To celebrate the fifth anniversary of the launch of FORMOSAT-2, the National Space Organization (NSPO) will host a series of educational events on the operations and functions of the satellite, the NSPO said yesterday.
FORMOSAT-2, the first remote sensing satellite developed by the NSPO, was launched into orbit 891km above sea level on May 21, 2004. It is the first satellite to be solely controlled by the government.
To mark its fifth year, the NSPO will host an array of events to exhibit the satellite’s successes such as hosting workshops for target groups to learn about FORMOSAT-2, NSPO director-general Miau Jiun-jih (苗君易) said.

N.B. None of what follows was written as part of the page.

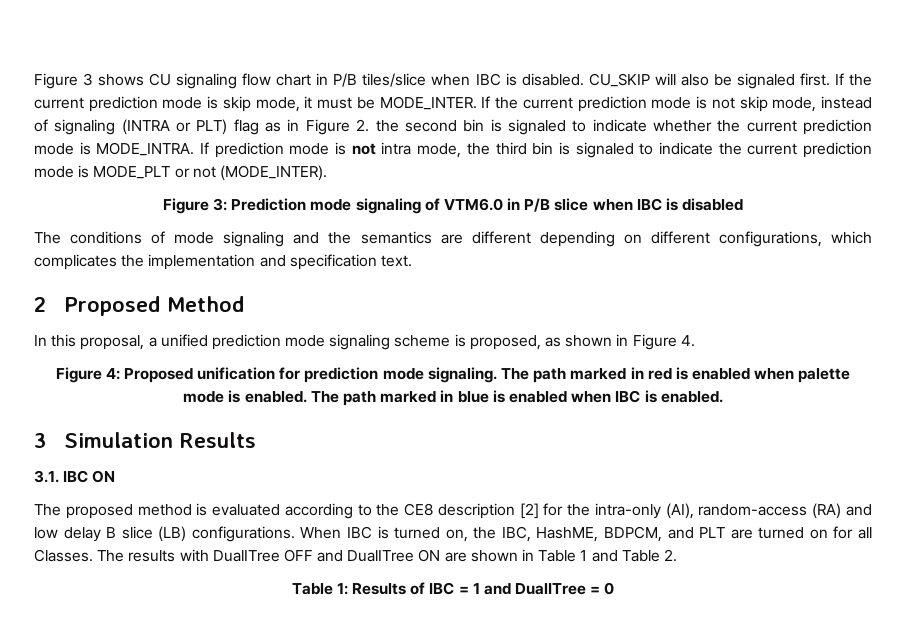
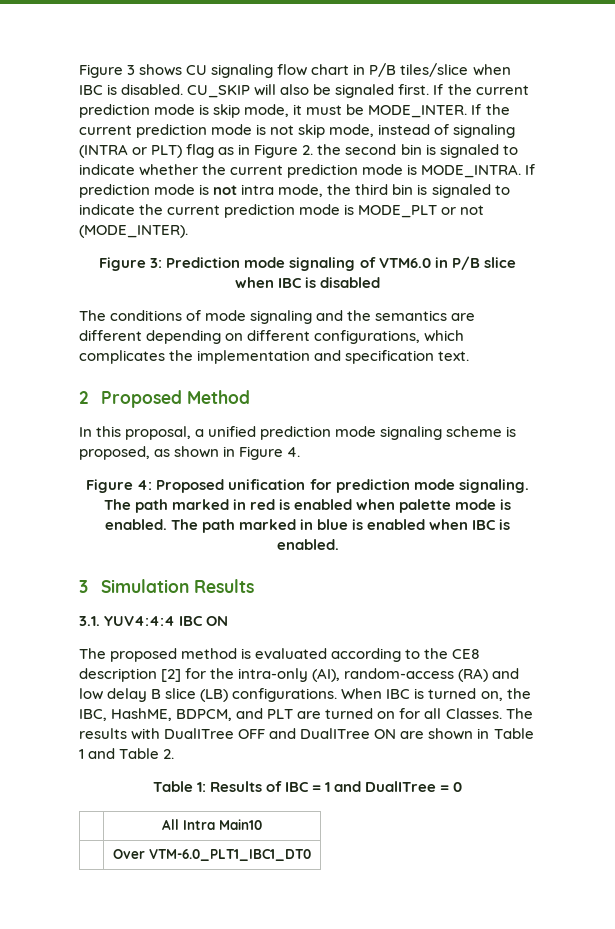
(59, 476) none -> [104,616,176,626] YUV4:4:4
(615, 588) none -> [162,819,262,830] [113,849,311,861] // | All Intra Main10 // | Over VTM-6.0_PLT1_IBC1_DT0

The first event from tomorrow to May 15 will be a satellite-photo identification contest, he said.
“For example, did you know that from a birds-eye view, the Hualien plain looks like an extended bicep? Every week on the NSPO Web site, we will post two satellite pictures of a place on the island. Those who identify the place correctly can enter a raffle prize draw,” he said.
One of the satellite’s missions is to captures images of the island as well as other locations on the Earth, Miau said, adding that the data could be used in fields such as natural resource research, climate observation, disaster prevention and environmental protection.
“The biggest difference between FORMOSAT-2 and other satellites is that it has the function of recording images of the same terrestrial or oceanic landscape everyday, so it can be used to monitor potential disasters or record landscape evolution,” he said.
With its exclusive Image Processing System developed by the NSPO, images taken by the satellite can be processed according to the end-user’s needs, he said, adding that the Central Weather Bureau used the data regularly.
Besides the image-capturing function, the satellite can also provide data for global positioning systems, Miau said.
In March last year, the FORMOSAT-2 conducted a high-resolution photo surveillance of the collapsing Wilkins Ice Shelf in Antarctica on the request of NASA which issued calls for countries to focus any available high-resolution satellites on the shelf.
The photos that were taken by FORMOSAT-2 were the most detailed observation ever of an ice shelf disintegration. Commenting on the mission, National Cheng Kung University Department of Earth Sciences associate professor Liu Cheng-chie (劉正千) said it was the first time that such a high-resolution satellite had been deployed to monitor the Antarctic.